**Instruction A:**
In the mid-life divorce text, reproduce the passage from "Studies show that" up to and including "do about it.", changing "gray divorce" to "silver divorce".
**Instruction B:**
List every place the mid-life divorce text suggests going to during the day in the paragraph about creating a new routine.

Studies show that there’s a noteworthy trend when it comes to mid-life and divorce. Since 1990, the rate of divorce for those over 50 years old has increased from 1 in 10 to 1 in every 4 people. It’s become so common that it has its own term called “gray divorce.” According to a study done by Bowling Green University in 2019, ten years after divorcing, 69% of mid-life divorcees were not cohabitating or remarried.(1) So what does this mean for you? Well, if you are alone, then you’re in good company, and maybe there’s an opportunity for you to reconsider what being alone means to you, and what you really want to do about it.

 

I see many clients that feel an overwhelming sense of shame and failure that they either never married or haven’t been able to find love again, after their marriage ended. They spend a lot of time and energy focused on trying to figure out what’s “wrong” with them, and they have a hard time talking about what’s “right” with them. I like to help these clients to remove their blinders and to become open to new possibilities for connection – beyond traditional romantic partnerships. It’s difficult, especially at middle age and beyond, to make new friends and to expand our idea of community, but if you’re alone, and you’re unhappy about this, then making new connections is necessary. When I broach the idea of this with clients that are struggling with aloneness, I often get a blank stare, or a comment like “I wouldn’t even know where to start.” So, let’s consider where to begin making new connections.

 

Any good journey begins with a plan of some sort, and this one starts by looking within. It’s helpful to become an observer of your life. What do you do each day? Think about your routine. Get granular about this. Do you set yourself up for success in meeting new people, or do you tend to minimize your interactions with others? If your answer is to minimize interactions, then you’ll need to step into your discomfort zone, and make some serious effort to do something different. Creating a new routine might look like getting up earlier, being more thoughtful about the “you” you’re presenting when you leave your home, and about how you relate to the world when you’re out and about. It’s a great start to go out for your morning coffee instead of making that at home – but if you spend your time at the coffee shop scrolling your phone, then you’re not likely to make eye contact and conversation with anyone. Challenge yourself to put your phone away and take notice of your surroundings. Initiate dialogue with at least one person, beyond the barista! Another great way to start your day is to hit the gym – but if you’re doing your own solitary workout, maybe it’s time to mix it up by adding a class and challenging yourself to get there a little early so you can talk to the person next to you. Where do you go after the gym? If it’s back home to work remotely, then you’ll need to figure out how to integrate other outings in your day. Go to the library instead of ordering a book online. Skip the grocery delivery this week and spend an hour at the farmer’s market. Take your dog to the dog park instead of letting your fury friend out into the backyard. Challenge yourself to make conversation wherever you go. Get into the habit of just talking to people.     

 

As we age, we sometimes let go of the hobbies and interests that we had when we were younger. Take a self-inventory of how you have fun these days. Is there room in your weekly calendar to add an activity that used to bring you joy along with interactions? Are most of your nights and weekends spent streaming shows and movies alone? Given the data, there’s a real possibility that you won’t end up in a committed relationship – but you certainly won’t, if you choose to spend all of your free time byyourself. Get off the couch and get involved! Find a meet-up or a class or a community service project that you can relate to. Volunteering is a great way to spend a few hours – and to meet like-minded people, with values that might mirror your own. For those of you who have tried some of this, don’t give up. It’s hard not to become discouraged when you’re making efforts to be more outgoing, but change is possible, and connection is vital to warding off depression. Life is better with a friend, and you never know where a new friendship might lead.

[Page-level text extractions]

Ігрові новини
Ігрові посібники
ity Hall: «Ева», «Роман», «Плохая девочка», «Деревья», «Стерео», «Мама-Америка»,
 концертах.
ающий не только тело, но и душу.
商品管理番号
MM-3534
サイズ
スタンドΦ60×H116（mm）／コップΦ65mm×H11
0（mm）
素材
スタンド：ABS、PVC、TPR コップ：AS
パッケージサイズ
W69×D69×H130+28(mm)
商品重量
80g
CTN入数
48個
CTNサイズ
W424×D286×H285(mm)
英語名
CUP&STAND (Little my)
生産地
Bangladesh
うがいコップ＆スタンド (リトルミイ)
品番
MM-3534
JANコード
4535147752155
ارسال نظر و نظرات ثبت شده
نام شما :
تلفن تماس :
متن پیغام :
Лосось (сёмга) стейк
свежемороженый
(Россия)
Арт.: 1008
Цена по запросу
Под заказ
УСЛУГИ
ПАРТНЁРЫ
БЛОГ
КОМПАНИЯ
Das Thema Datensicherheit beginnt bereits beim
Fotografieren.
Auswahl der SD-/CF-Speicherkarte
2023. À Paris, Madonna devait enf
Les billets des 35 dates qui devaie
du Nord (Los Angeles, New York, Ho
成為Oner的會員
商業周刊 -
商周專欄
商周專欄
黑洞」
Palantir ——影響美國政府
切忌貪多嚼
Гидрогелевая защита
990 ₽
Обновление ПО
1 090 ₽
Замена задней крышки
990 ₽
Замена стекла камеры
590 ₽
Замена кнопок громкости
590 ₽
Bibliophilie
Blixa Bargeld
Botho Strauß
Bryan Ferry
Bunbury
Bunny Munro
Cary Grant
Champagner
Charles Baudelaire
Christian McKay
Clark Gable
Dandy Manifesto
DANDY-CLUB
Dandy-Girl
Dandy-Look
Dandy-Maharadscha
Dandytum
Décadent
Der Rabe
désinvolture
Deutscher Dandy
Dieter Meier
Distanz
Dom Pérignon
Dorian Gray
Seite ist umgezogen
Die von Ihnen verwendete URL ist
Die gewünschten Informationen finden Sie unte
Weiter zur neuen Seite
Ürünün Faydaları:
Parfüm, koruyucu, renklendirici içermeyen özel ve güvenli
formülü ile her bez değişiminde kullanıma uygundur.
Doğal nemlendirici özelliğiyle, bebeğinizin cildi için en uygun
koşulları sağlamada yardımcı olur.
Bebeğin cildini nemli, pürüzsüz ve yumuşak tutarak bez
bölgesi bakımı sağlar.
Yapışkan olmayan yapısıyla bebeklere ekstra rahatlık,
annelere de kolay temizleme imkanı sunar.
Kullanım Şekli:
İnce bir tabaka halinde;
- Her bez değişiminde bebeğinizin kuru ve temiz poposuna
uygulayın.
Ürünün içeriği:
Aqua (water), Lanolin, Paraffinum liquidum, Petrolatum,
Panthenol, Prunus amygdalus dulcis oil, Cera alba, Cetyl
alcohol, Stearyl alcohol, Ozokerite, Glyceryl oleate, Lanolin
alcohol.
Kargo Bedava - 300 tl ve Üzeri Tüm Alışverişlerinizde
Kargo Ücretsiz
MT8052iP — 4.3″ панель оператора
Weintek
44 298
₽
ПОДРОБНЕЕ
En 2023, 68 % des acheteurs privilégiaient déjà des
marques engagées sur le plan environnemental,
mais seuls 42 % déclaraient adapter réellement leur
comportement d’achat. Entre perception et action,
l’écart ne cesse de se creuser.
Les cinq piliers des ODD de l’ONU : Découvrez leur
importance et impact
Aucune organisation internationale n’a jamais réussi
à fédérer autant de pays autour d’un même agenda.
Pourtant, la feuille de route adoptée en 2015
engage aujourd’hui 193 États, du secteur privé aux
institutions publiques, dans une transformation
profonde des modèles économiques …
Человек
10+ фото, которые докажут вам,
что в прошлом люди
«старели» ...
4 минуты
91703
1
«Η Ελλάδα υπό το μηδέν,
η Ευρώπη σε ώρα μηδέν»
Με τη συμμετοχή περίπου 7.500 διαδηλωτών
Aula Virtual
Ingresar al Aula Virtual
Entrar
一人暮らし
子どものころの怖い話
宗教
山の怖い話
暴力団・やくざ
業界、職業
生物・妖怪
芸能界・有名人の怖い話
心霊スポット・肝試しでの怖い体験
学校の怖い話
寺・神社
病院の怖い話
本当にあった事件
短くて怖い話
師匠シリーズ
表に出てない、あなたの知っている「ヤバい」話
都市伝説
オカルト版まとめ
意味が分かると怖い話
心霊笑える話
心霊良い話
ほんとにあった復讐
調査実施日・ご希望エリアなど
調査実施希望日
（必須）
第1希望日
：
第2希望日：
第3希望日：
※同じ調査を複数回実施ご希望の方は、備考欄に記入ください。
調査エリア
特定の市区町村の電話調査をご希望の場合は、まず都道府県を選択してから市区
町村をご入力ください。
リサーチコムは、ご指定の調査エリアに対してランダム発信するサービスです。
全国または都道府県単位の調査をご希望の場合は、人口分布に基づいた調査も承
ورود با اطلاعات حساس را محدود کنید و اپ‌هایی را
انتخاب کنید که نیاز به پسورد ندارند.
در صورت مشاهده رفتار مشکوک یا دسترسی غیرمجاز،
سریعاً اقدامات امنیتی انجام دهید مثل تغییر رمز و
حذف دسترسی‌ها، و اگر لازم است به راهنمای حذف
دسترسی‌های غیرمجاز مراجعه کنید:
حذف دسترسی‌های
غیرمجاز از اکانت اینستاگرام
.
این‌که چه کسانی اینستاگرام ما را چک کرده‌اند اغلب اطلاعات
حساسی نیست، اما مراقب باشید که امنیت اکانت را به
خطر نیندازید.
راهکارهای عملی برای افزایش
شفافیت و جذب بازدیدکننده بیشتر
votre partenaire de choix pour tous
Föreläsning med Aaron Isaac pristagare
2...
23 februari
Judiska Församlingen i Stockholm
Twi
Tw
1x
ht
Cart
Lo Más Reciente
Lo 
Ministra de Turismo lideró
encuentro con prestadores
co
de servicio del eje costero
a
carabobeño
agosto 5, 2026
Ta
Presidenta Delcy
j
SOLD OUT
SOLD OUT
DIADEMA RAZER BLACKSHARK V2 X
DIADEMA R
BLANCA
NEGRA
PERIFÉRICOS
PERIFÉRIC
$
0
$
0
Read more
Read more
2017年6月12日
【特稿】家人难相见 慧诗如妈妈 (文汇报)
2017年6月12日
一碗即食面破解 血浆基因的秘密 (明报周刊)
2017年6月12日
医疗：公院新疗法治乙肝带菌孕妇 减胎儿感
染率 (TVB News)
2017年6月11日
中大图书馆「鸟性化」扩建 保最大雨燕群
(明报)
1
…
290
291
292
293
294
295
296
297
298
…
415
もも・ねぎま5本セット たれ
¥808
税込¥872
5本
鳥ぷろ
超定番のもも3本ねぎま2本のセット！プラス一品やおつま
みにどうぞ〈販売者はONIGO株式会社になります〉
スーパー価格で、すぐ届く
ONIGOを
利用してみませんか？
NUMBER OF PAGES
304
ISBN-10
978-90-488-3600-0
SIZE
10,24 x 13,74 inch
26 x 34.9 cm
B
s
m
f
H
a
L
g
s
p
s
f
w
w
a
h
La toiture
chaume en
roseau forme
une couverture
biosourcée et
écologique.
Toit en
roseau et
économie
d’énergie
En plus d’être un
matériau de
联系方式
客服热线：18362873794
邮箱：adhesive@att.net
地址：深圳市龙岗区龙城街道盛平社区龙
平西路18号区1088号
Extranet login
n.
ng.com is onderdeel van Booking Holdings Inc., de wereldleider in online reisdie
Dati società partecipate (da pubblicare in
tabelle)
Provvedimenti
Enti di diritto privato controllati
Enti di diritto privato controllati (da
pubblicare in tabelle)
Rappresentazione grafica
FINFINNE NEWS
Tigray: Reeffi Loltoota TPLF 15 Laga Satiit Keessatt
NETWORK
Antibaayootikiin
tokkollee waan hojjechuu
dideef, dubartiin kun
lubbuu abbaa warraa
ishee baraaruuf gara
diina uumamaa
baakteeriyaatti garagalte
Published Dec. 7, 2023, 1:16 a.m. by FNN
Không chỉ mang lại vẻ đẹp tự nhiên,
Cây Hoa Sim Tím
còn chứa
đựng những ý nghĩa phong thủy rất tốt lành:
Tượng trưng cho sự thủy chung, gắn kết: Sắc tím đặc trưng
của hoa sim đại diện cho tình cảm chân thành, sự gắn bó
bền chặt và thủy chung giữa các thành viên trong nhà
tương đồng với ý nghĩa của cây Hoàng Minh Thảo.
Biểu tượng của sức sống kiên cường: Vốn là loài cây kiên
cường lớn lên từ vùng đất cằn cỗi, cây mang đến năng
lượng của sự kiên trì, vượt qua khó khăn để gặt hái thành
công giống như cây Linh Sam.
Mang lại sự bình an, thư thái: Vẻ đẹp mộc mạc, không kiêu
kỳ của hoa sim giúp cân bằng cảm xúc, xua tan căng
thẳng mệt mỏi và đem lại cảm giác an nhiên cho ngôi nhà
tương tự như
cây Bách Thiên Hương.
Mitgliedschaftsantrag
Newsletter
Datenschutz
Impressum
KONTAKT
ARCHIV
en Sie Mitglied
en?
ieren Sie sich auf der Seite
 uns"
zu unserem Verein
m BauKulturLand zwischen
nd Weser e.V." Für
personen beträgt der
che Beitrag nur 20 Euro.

**Task solution A:**
Studies show that there’s a noteworthy trend when it comes to mid-life and divorce. Since 1990, the rate of divorce for those over 50 years old has increased from 1 in 10 to 1 in every 4 people. It’s become so common that it has its own term called “silver divorce.” According to a study done by Bowling Green University in 2019, ten years after divorcing, 69% of mid-life divorcees were not cohabitating or remarried.(1) So what does this mean for you? Well, if you are alone, then you’re in good company, and maybe there’s an opportunity for you to reconsider what being alone means to you, and what you really want to do about it.

**Task solution B:**
- Coffee shop
- Gym
- Library
- Farmer's market
- Dog park